-- Recorded data --

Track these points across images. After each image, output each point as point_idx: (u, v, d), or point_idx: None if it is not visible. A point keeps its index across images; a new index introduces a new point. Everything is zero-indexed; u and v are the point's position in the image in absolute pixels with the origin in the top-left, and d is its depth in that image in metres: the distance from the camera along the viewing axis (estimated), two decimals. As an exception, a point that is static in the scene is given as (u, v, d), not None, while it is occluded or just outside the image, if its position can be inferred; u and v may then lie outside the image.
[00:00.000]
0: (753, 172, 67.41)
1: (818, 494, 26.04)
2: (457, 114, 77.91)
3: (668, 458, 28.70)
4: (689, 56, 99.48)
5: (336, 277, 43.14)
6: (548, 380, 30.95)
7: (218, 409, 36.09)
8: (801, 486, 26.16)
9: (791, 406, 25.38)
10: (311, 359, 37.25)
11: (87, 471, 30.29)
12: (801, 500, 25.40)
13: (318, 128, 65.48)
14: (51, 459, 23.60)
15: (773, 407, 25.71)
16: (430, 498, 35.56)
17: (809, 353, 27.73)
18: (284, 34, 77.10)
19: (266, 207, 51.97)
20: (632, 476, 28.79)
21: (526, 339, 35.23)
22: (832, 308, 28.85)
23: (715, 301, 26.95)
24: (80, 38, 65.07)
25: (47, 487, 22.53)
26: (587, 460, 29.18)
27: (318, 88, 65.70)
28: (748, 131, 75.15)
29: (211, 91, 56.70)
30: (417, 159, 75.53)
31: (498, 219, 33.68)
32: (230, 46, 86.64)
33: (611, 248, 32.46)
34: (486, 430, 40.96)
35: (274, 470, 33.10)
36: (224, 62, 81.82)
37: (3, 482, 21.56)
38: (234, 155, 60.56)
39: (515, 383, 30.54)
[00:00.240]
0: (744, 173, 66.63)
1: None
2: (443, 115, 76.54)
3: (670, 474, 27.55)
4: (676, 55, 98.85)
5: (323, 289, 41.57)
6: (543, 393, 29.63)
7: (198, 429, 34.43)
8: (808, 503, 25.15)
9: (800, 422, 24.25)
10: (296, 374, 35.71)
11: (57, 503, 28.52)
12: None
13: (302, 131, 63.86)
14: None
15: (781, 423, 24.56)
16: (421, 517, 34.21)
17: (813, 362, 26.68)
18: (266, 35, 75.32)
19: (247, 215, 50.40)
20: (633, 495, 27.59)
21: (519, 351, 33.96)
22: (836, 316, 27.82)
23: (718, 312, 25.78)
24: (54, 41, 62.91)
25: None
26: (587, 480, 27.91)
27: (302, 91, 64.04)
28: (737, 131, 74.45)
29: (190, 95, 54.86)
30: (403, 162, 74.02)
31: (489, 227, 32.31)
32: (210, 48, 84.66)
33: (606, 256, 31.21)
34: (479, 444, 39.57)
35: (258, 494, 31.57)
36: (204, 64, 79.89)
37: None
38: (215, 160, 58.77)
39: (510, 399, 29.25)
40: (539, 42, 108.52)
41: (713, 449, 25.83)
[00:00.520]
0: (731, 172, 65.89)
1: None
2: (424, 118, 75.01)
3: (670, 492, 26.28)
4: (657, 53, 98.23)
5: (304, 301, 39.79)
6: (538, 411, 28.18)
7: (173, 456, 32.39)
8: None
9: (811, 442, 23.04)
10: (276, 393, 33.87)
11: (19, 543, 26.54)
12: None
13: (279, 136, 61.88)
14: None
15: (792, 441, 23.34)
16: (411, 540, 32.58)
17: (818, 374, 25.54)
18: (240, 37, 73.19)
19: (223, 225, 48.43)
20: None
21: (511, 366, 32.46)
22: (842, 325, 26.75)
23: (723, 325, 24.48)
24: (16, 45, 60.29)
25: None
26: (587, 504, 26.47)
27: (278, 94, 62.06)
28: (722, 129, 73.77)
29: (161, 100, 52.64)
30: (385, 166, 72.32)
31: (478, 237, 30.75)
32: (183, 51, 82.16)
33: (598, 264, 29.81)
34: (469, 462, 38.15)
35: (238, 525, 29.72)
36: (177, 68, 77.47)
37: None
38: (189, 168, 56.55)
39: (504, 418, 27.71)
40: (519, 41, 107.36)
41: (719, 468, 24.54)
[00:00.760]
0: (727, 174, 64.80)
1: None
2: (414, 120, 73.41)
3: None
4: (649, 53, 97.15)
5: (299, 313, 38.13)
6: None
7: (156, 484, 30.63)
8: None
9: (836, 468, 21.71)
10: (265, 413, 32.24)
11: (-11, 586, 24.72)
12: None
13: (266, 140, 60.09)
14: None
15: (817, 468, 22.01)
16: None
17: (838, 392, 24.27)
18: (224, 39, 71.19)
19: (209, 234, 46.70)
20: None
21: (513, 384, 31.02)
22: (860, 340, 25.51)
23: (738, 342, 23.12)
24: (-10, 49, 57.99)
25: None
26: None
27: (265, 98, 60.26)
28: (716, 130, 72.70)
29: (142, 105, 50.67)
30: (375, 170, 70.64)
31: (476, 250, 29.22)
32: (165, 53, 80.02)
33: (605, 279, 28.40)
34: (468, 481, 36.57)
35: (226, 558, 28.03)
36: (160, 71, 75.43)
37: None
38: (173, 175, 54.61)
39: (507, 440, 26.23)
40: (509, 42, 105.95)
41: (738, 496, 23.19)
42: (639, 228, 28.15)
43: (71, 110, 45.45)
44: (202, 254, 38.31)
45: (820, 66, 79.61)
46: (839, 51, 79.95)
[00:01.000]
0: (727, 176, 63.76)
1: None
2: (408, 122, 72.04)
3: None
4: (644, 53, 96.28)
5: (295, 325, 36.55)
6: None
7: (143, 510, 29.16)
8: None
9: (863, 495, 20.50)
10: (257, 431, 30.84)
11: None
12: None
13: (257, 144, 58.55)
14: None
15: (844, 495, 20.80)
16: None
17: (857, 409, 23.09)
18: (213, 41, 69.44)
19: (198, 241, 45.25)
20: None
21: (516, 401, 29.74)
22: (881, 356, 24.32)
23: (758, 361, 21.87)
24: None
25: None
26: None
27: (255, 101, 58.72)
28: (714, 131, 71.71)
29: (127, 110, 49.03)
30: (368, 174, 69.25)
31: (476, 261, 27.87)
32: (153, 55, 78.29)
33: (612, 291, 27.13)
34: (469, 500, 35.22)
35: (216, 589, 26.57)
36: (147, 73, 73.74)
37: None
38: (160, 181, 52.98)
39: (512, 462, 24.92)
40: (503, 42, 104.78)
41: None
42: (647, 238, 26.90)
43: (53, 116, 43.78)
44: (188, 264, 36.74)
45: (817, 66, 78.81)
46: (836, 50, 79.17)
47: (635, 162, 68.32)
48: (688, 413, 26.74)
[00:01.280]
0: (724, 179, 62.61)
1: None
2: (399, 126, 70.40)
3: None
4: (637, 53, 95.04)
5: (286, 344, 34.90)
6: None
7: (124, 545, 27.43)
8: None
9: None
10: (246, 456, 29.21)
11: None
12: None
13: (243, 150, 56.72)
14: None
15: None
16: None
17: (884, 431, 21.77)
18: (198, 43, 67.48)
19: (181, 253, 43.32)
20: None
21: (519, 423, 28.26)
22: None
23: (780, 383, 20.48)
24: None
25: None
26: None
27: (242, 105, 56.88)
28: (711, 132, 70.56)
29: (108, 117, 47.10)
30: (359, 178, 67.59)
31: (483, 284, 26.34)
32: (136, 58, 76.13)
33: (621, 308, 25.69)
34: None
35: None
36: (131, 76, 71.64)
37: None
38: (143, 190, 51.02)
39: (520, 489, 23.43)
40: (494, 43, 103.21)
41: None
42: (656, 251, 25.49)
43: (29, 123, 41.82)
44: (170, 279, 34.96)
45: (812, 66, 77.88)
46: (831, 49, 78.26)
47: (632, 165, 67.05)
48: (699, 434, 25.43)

-- Work item --
The data above should be returned in full, exactly as written.

-- Answer to this task --
Track these points across images. After each image, output each point as point_idx: (u, v, d), or point_idx: None if it is not visible. A point keeps its index across images; a new index introduces a new point. Everything is zero-indexed; u and v are the point's position in the image in absolute pixels with the origin in the top-left, and d is its depth in that image in metres: the distance from the camera along the viewing axis (estimated), two decimals. As an exception, a point that is static in the scene is given as (u, v, d), not None, while it is occluded or just outside the image, if its position can be inferred; u and v may then lie outside the image.
[00:00.000]
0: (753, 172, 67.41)
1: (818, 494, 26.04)
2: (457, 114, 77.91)
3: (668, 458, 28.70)
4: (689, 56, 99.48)
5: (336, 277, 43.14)
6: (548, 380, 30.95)
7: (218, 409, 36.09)
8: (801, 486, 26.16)
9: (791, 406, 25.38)
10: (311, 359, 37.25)
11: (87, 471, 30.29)
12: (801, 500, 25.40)
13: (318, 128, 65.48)
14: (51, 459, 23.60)
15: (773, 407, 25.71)
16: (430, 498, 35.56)
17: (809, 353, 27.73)
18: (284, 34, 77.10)
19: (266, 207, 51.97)
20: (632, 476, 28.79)
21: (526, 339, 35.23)
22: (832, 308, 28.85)
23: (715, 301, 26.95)
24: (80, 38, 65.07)
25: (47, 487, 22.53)
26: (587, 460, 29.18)
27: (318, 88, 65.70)
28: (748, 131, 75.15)
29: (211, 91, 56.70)
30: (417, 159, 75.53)
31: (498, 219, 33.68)
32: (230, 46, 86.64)
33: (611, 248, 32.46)
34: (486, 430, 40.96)
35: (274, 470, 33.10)
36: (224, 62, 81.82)
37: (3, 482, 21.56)
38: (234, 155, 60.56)
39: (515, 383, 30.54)
[00:00.240]
0: (744, 173, 66.63)
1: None
2: (443, 115, 76.54)
3: (670, 474, 27.55)
4: (676, 55, 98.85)
5: (323, 289, 41.57)
6: (543, 393, 29.63)
7: (198, 429, 34.43)
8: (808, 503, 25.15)
9: (800, 422, 24.25)
10: (296, 374, 35.71)
11: (57, 503, 28.52)
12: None
13: (302, 131, 63.86)
14: None
15: (781, 423, 24.56)
16: (421, 517, 34.21)
17: (813, 362, 26.68)
18: (266, 35, 75.32)
19: (247, 215, 50.40)
20: (633, 495, 27.59)
21: (519, 351, 33.96)
22: (836, 316, 27.82)
23: (718, 312, 25.78)
24: (54, 41, 62.91)
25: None
26: (587, 480, 27.91)
27: (302, 91, 64.04)
28: (737, 131, 74.45)
29: (190, 95, 54.86)
30: (403, 162, 74.02)
31: (489, 227, 32.31)
32: (210, 48, 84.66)
33: (606, 256, 31.21)
34: (479, 444, 39.57)
35: (258, 494, 31.57)
36: (204, 64, 79.89)
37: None
38: (215, 160, 58.77)
39: (510, 399, 29.25)
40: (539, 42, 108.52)
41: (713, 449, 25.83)
[00:00.520]
0: (731, 172, 65.89)
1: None
2: (424, 118, 75.01)
3: (670, 492, 26.28)
4: (657, 53, 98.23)
5: (304, 301, 39.79)
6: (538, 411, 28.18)
7: (173, 456, 32.39)
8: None
9: (811, 442, 23.04)
10: (276, 393, 33.87)
11: (19, 543, 26.54)
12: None
13: (279, 136, 61.88)
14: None
15: (792, 441, 23.34)
16: (411, 540, 32.58)
17: (818, 374, 25.54)
18: (240, 37, 73.19)
19: (223, 225, 48.43)
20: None
21: (511, 366, 32.46)
22: (842, 325, 26.75)
23: (723, 325, 24.48)
24: (16, 45, 60.29)
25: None
26: (587, 504, 26.47)
27: (278, 94, 62.06)
28: (722, 129, 73.77)
29: (161, 100, 52.64)
30: (385, 166, 72.32)
31: (478, 237, 30.75)
32: (183, 51, 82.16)
33: (598, 264, 29.81)
34: (469, 462, 38.15)
35: (238, 525, 29.72)
36: (177, 68, 77.47)
37: None
38: (189, 168, 56.55)
39: (504, 418, 27.71)
40: (519, 41, 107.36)
41: (719, 468, 24.54)
[00:00.760]
0: (727, 174, 64.80)
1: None
2: (414, 120, 73.41)
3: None
4: (649, 53, 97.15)
5: (299, 313, 38.13)
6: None
7: (156, 484, 30.63)
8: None
9: (836, 468, 21.71)
10: (265, 413, 32.24)
11: (-11, 586, 24.72)
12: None
13: (266, 140, 60.09)
14: None
15: (817, 468, 22.01)
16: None
17: (838, 392, 24.27)
18: (224, 39, 71.19)
19: (209, 234, 46.70)
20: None
21: (513, 384, 31.02)
22: (860, 340, 25.51)
23: (738, 342, 23.12)
24: (-10, 49, 57.99)
25: None
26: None
27: (265, 98, 60.26)
28: (716, 130, 72.70)
29: (142, 105, 50.67)
30: (375, 170, 70.64)
31: (476, 250, 29.22)
32: (165, 53, 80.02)
33: (605, 279, 28.40)
34: (468, 481, 36.57)
35: (226, 558, 28.03)
36: (160, 71, 75.43)
37: None
38: (173, 175, 54.61)
39: (507, 440, 26.23)
40: (509, 42, 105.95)
41: (738, 496, 23.19)
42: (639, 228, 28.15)
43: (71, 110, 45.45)
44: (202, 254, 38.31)
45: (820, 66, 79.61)
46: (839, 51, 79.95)
[00:01.000]
0: (727, 176, 63.76)
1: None
2: (408, 122, 72.04)
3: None
4: (644, 53, 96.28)
5: (295, 325, 36.55)
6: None
7: (143, 510, 29.16)
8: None
9: (863, 495, 20.50)
10: (257, 431, 30.84)
11: None
12: None
13: (257, 144, 58.55)
14: None
15: (844, 495, 20.80)
16: None
17: (857, 409, 23.09)
18: (213, 41, 69.44)
19: (198, 241, 45.25)
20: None
21: (516, 401, 29.74)
22: (881, 356, 24.32)
23: (758, 361, 21.87)
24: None
25: None
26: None
27: (255, 101, 58.72)
28: (714, 131, 71.71)
29: (127, 110, 49.03)
30: (368, 174, 69.25)
31: (476, 261, 27.87)
32: (153, 55, 78.29)
33: (612, 291, 27.13)
34: (469, 500, 35.22)
35: (216, 589, 26.57)
36: (147, 73, 73.74)
37: None
38: (160, 181, 52.98)
39: (512, 462, 24.92)
40: (503, 42, 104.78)
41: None
42: (647, 238, 26.90)
43: (53, 116, 43.78)
44: (188, 264, 36.74)
45: (817, 66, 78.81)
46: (836, 50, 79.17)
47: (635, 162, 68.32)
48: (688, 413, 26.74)
[00:01.280]
0: (724, 179, 62.61)
1: None
2: (399, 126, 70.40)
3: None
4: (637, 53, 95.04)
5: (286, 344, 34.90)
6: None
7: (124, 545, 27.43)
8: None
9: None
10: (246, 456, 29.21)
11: None
12: None
13: (243, 150, 56.72)
14: None
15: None
16: None
17: (884, 431, 21.77)
18: (198, 43, 67.48)
19: (181, 253, 43.32)
20: None
21: (519, 423, 28.26)
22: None
23: (780, 383, 20.48)
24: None
25: None
26: None
27: (242, 105, 56.88)
28: (711, 132, 70.56)
29: (108, 117, 47.10)
30: (359, 178, 67.59)
31: (483, 284, 26.34)
32: (136, 58, 76.13)
33: (621, 308, 25.69)
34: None
35: None
36: (131, 76, 71.64)
37: None
38: (143, 190, 51.02)
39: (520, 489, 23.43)
40: (494, 43, 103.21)
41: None
42: (656, 251, 25.49)
43: (29, 123, 41.82)
44: (170, 279, 34.96)
45: (812, 66, 77.88)
46: (831, 49, 78.26)
47: (632, 165, 67.05)
48: (699, 434, 25.43)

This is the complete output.